異世界陸軍活動記

ニボシサービス

文字の大きさ
上 下
22 / 260

任務変更

しおりを挟む
 ジョリ  ジョリ

 2か月の学校生活を終え、またカナル隊と合流し共に2か月の任務に当たることとなった

「で? お前何やってんの」

「見て分かりません? 毛を剃っているだけですよ」


 今回、急遽任務の変更があり、本来ならば前回と同じ大陸東部後方になるはずだったが、今回はカナル隊が通常時受け持っていた大陸中央に変更された。

 理由としては、敵国マシェルモビアに余り動きがなく、休める時に兵を休ませようということで、一時的に穴の空いたこの場所をカナル隊が受け持つことになったからだ。


「みりゃー分かるよ、何で召喚獣の髪の毛を剃ってるんだよ!」

「こっちの方が似合うから?」

 ブライが何やらわめいているが、なんて事はない、ノーム達の髪の毛と眉毛と髭を剃っているだけだ。

 体は子供だが顔はおっさん、しかも結構厳つい顔、学校にいる時ノーム達の装備を作ったのだが、その装備の内、兜がヘルメットの様になった。
 そしてどことなく自衛隊風に、それを今いるキャンプ地で着せてみたが気づいてしまった。

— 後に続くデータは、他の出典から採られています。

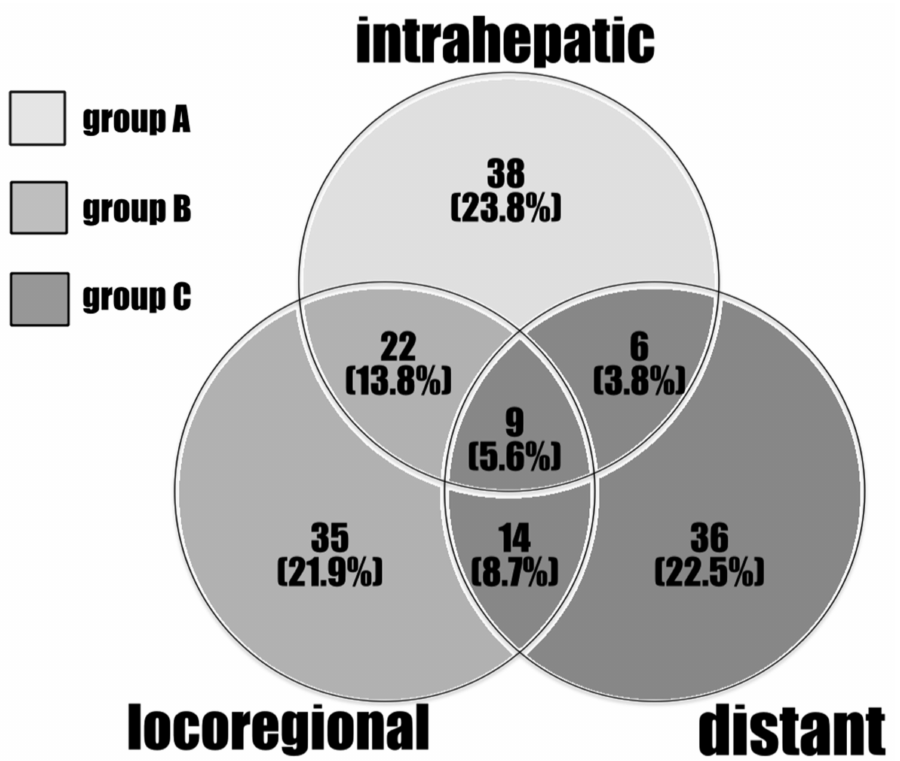
Figure 2. The distribution of recurrent tumors based on their locations and numbers.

 駅の黒板に、XYZと書き込むと来てくれる都市の狩人の友達、陸坊主に似ていると、それで何となく1号の毛を剃ってみたが結構いけてると感じ、今2号が終わり3号に取り掛かっている最中だ。


「この容姿だと、ノームってよりは軍曹だな、お前たち名前変えてみるか?」

 ノーム3体は手と首をイヤイヤと横に振った

「何だ、嫌なのか? いいと思ったんだけどな、残念だよ君たちには失望した」

 すると突然許しを請うような動きで、俺にすがるノーム3体、顔の表情が全く変わらないので、自分の召喚獣でも正直不気味だ。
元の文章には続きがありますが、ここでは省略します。